Peroxidases from Lentinula edodes, including mnp2c, seem to play an important role in catalyzing substrate oxidation reactions using hydrogen peroxide. These enzymes are central to lignin breakdown and may have applications in bioremediation and various industrial processes. Studying these enzymes could offer insights into how fungi process nutrients and might contribute to progress in environmental and industrial biotechnology.
Potential Applications
Note: The applications listed below are based on what we know about this protein's biological functions, published research, and experience from experts in the field. However, we haven't fully tested all of these applications ourselves yet. We'd recommend running some preliminary tests first to make sure they work for your specific research goals.

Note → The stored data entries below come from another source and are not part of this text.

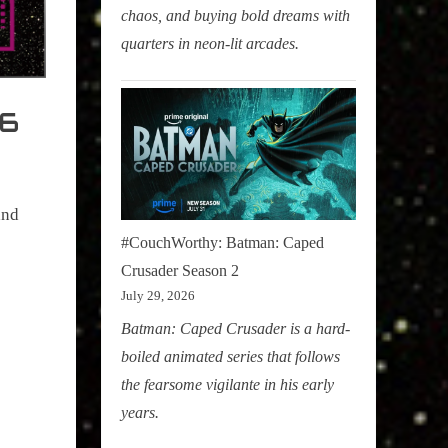
chaos, and buying bold dreams with
quarters in neon-lit arcades.
26
and
#CouchWorthy: Batman: Caped
Crusader Season 2
July 29, 2026
Batman: Caped Crusader is a hard-
boiled animated series that follows
the fearsome vigilante in his early
years.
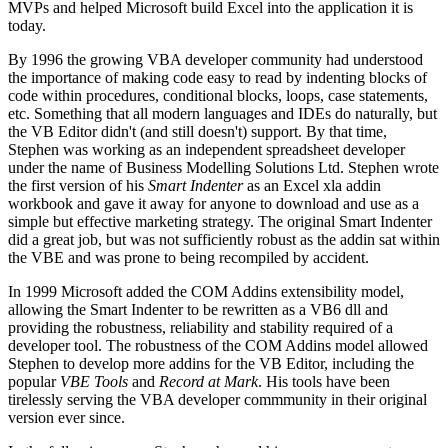
MVPs and helped Microsoft build Excel into the application it is
today.
By 1996 the growing VBA developer community had understood
the importance of making code easy to read by indenting blocks of
code within procedures, conditional blocks, loops, case statements,
etc. Something that all modern languages and IDEs do naturally, but
the VB Editor didn't (and still doesn't) support. By that time,
Stephen was working as an independent spreadsheet developer
under the name of Business Modelling Solutions Ltd. Stephen wrote
the first version of his
Smart Indenter
as an Excel xla addin
workbook and gave it away for anyone to download and use as a
simple but effective marketing strategy. The original Smart Indenter
did a great job, but was not sufficiently robust as the addin sat within
the VBE and was prone to being recompiled by accident.
In 1999 Microsoft added the COM Addins extensibility model,
allowing the Smart Indenter to be rewritten as a VB6 dll and
providing the robustness, reliability and stability required of a
developer tool. The robustness of the COM Addins model allowed
Stephen to develop more addins for the VB Editor, including the
popular
VBE Tools
and
Record at Mark
. His tools have been
tirelessly serving the VBA developer commmunity in their original
version ever since.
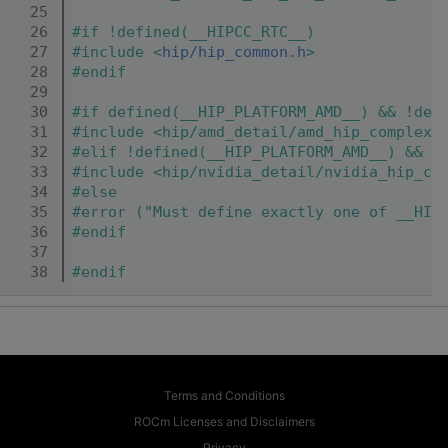
   25
   26
#if !defined(__HIPCC_RTC__)
   27
#include <
hip/hip_common.h
>
   28
#endif
   29
   30
#if defined(__HIP_PLATFORM_AMD__) && !def
   31
#include <hip/amd_detail/amd_hip_complex.
   32
#elif !defined(__HIP_PLATFORM_AMD__) && d
   33
#include <hip/nvidia_detail/nvidia_hip_co
   34
#else
   35
#error ("Must define exactly one of __HIP
   36
#endif
   37
   38
#endif
Terms and Conditions
ROCm Licenses and Disclaimers
Privacy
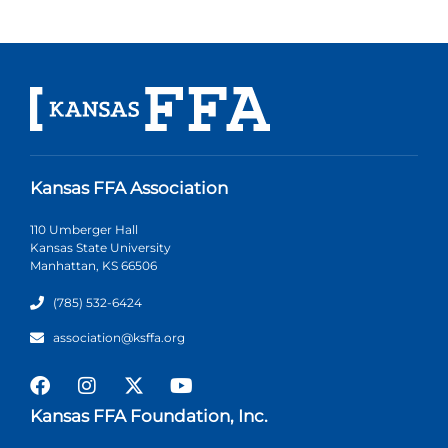
Kansas FFA Association
110 Umberger Hall
Kansas State University
Manhattan, KS 66506
(785) 532-6424
association@ksffa.org
Kansas FFA Foundation, Inc.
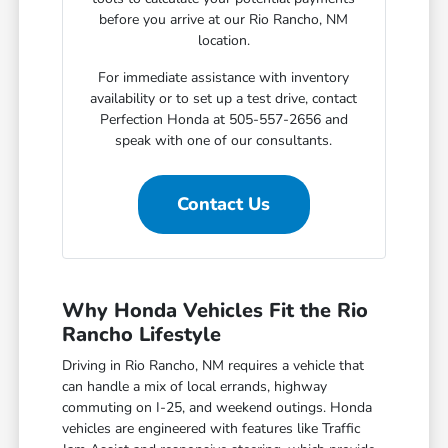
before you arrive at our Rio Rancho, NM
location.
For immediate assistance with inventory
availability or to set up a test drive, contact
Perfection Honda at 505-557-2656 and
speak with one of our consultants.
Contact Us
Why Honda Vehicles Fit the Rio
Rancho Lifestyle
Driving in Rio Rancho, NM requires a vehicle that
can handle a mix of local errands, highway
commuting on I-25, and weekend outings. Honda
vehicles are engineered with features like Traffic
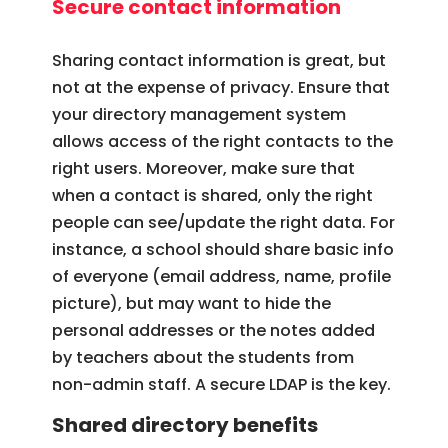
Secure contact information
Sharing contact information is great, but
not at the expense of privacy. Ensure that
your directory management system
allows access of the right contacts to the
right users. Moreover, make sure that
when a contact is shared, only the right
people can see/update the right data. For
instance, a school should share basic info
of everyone (email address, name, profile
picture), but may want to hide the
personal addresses or the notes added
by teachers about the students from
non-admin staff. A secure LDAP is the key.
Shared directory benefits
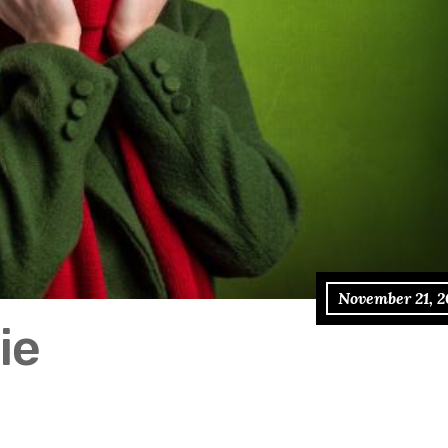
November 21, 2
ie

1. Enzyme Kinetics and Biochemical Characterization Studies
This recombinant Lentinula edodes peroxidase offers researchers a way to explore the basic enzymatic properties of fungal peroxidases. Studies might focus on substrate specificity, optimal pH and temperature ranges, and kinetic parameters. The dual His and Myc tags make protein purification and detection relatively simple, allowing scientists to examine enzyme-substrate interactions with different chromogenic and fluorogenic substrates. With its high purity level exceeding 85%, the protein appears well-suited for detailed biochemical analysis and comparisons with other members of the peroxidase family.

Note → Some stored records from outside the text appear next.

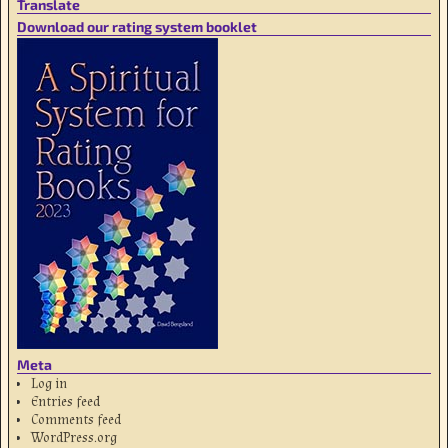
Translate
Download our rating system booklet
Meta
Log in
Entries feed
Comments feed
WordPress.org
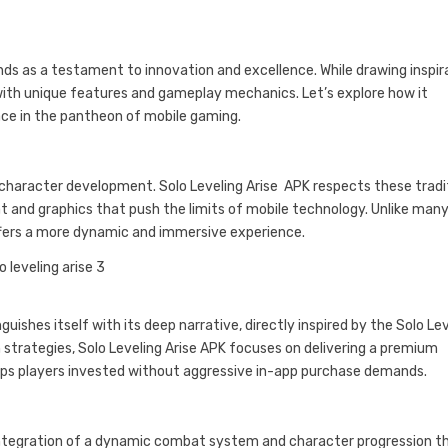
ands as a testament to innovation and excellence. While drawing inspir
y with unique features and gameplay mechanics. Let’s explore how it
lace in the pantheon of mobile gaming.
d character development. Solo Leveling Arise APK respects these tradi
t and graphics that push the limits of mobile technology. Unlike man
ffers a more dynamic and immersive experience.
ishes itself with its deep narrative, directly inspired by the Solo Le
strategies, Solo Leveling Arise APK focuses on delivering a premium
eps players invested without aggressive in-app purchase demands.
 integration of a dynamic combat system and character progression t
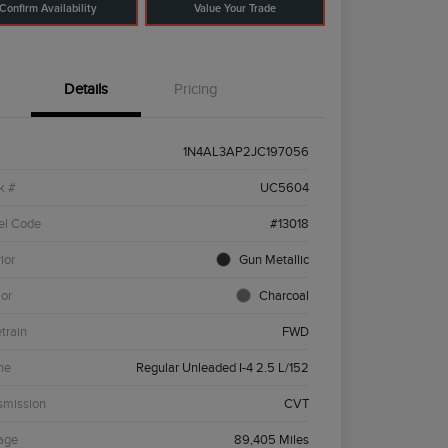
Confirm Availability
Value Your Trade
Details
Pricing
1N4AL3AP2JC197056
k #
UC5604
el Code
#13018
ior
Gun Metallic
ior
Charcoal
etrain
FWD
ne
Regular Unleaded I-4 2.5 L/152
smission
CVT
age
89,405 Miles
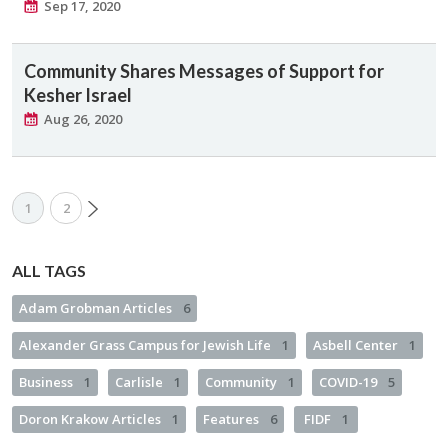
Sep 17, 2020
Community Shares Messages of Support for
Kesher Israel
Aug 26, 2020
1
2
ALL TAGS
Adam Grobman Articles
6
Alexander Grass Campus for Jewish Life
1
Asbell Center
1
Business
1
Carlisle
1
Community
1
COVID-19
5
Doron Krakow Articles
1
Features
6
FIDF
1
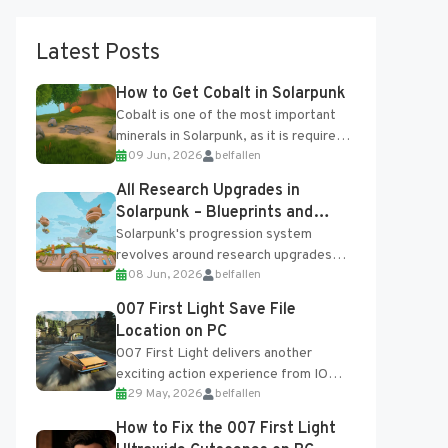
Latest Posts
How to Get Cobalt in Solarpunk
Cobalt is one of the most important
minerals in Solarpunk, as it is required
09 Jun, 2026
belfallen
for several advanced upgrades and
crafting...
All Research Upgrades in
Solarpunk – Blueprints and
Research Table
Solarpunk's progression system
revolves around research upgrades
08 Jun, 2026
belfallen
unlocked through the Research Table
and Blueprints obtained from the
007 First Light Save File
Tradebot. Most new...
Location on PC
007 First Light delivers another
exciting action experience from IO
29 May, 2026
belfallen
Interactive, complete with optional
online features and limited cross-
How to Fix the 007 First Light
progression support....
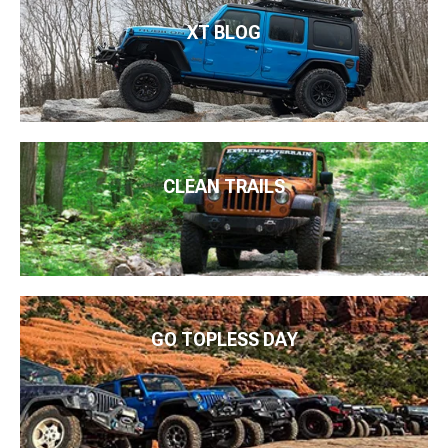
XT BLOG
CLEAN TRAILS
GO TOPLESS DAY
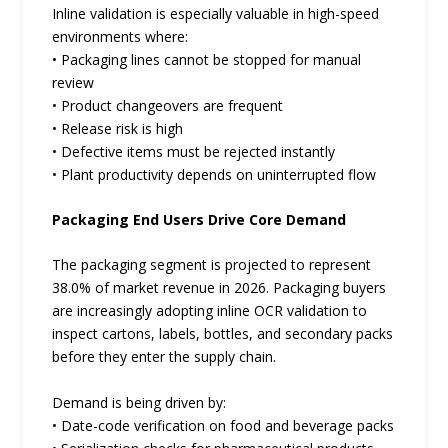
Inline validation is especially valuable in high-speed
environments where:
• Packaging lines cannot be stopped for manual
review
• Product changeovers are frequent
• Release risk is high
• Defective items must be rejected instantly
• Plant productivity depends on uninterrupted flow
Packaging End Users Drive Core Demand
The packaging segment is projected to represent
38.0% of market revenue in 2026. Packaging buyers
are increasingly adopting inline OCR validation to
inspect cartons, labels, bottles, and secondary packs
before they enter the supply chain.
Demand is being driven by:
• Date-code verification on food and beverage packs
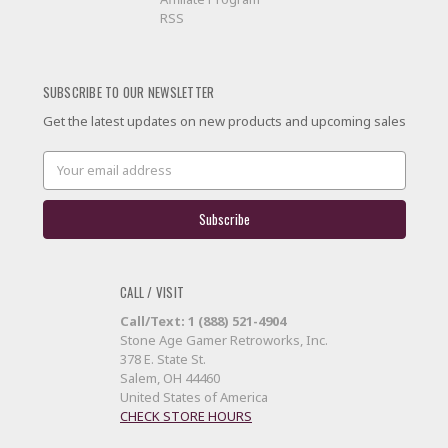
RSS
SUBSCRIBE TO OUR NEWSLETTER
Get the latest updates on new products and upcoming sales
Email
Address
CALL / VISIT
Call/Text: 1 (888) 521-4904
Stone Age Gamer Retroworks, Inc.
378 E. State St.
Salem, OH 44460
United States of America
CHECK STORE HOURS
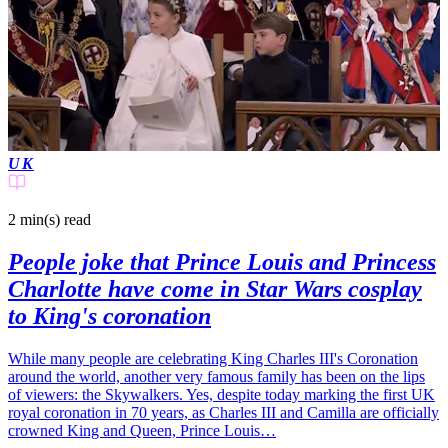
UK
2 min(s)
read
People joke that Prince Louis and Princess
Charlotte have come in Star Wars cosplay
to King's coronation
While many people are celebrating King Charles III's Coronation
around the world, another very famous family has been on the lips
of viewers: the Skywalkers. Yes, despite today marking the first UK
royal coronation in 70 years, as Charles III and Camilla are officially
crowned King and Queen, Prince Louis…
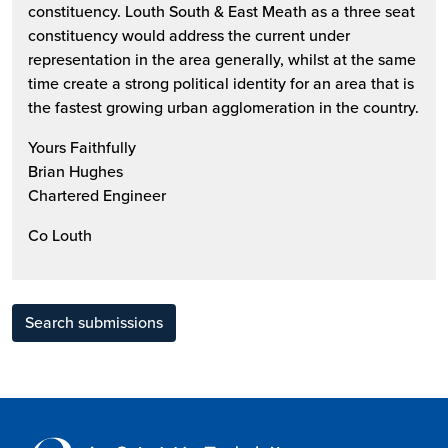
constituency. Louth South & East Meath as a three seat
constituency would address the current under
representation in the area generally, whilst at the same
time create a strong political identity for an area that is
the fastest growing urban agglomeration in the country.
Yours Faithfully
Brian Hughes
Chartered Engineer
Co Louth
Search submissions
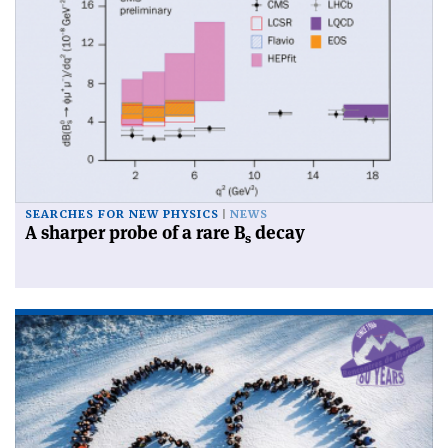
SEARCHES FOR NEW PHYSICS
NEWS
A sharper probe of a rare B
decay
s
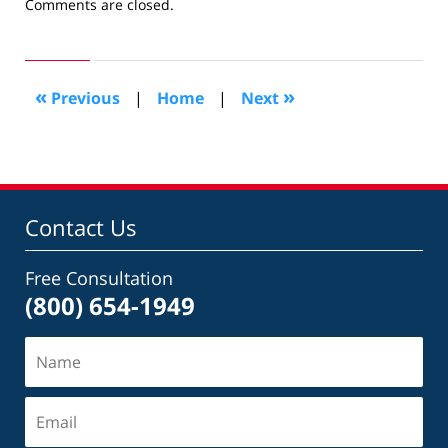
Updated:
Comments are closed.
January
19,
2015
4:37
«
»
Previous
|
Home
|
Next
pm
Contact Us
Free Consultation
(800) 654-1949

2. Protein-Protein Interaction Studies
The N-terminal His tag and C-terminal Myc tag seem particularly useful for pull-down assays and co-immunoprecipitation experiments aimed at identifying potential binding partners or regulatory proteins. Scientists can take advantage of the His tag for immobilization on nickel-based resins while using the Myc tag for detection and validation of interactions. This strategy could potentially help clarify the molecular mechanisms that govern peroxidase regulation in fungal systems.
3. Antibody Development and Validation
The recombinant protein may serve as an immunogen for creating specific antibodies against Lentinula edodes peroxidase, or it could work as a positive control in immunoassays. The Myc tag offers an additional epitope for validating antibody specificity, and the His tag allows for straightforward purification during antigen preparation. This application could support research into fungal enzyme expression patterns and studies of cellular localization.
4. Comparative Enzyme Evolution Studies
Researchers might use this recombinant peroxidase in phylogenetic and structural comparison studies alongside peroxidases from other fungal species or different biological kingdoms. The standardized expression system and purification tags allow for consistent protein sample preparation in comparative biochemical analysis. This could help scientists better understand evolutionary relationships and functional diversification within the peroxidase enzyme family.
5. In Vitro Enzyme Assay Development
The protein appears useful for developing and optimizing colorimetric or fluorometric assay systems that measure peroxidase activity. The dual tagging system supports both purification and quantification of the enzyme, which may help researchers establish standardized protocols for detecting peroxidase activity. Such protocols could potentially be applied to study fungal metabolism or environmental biotechnology applications in laboratory settings.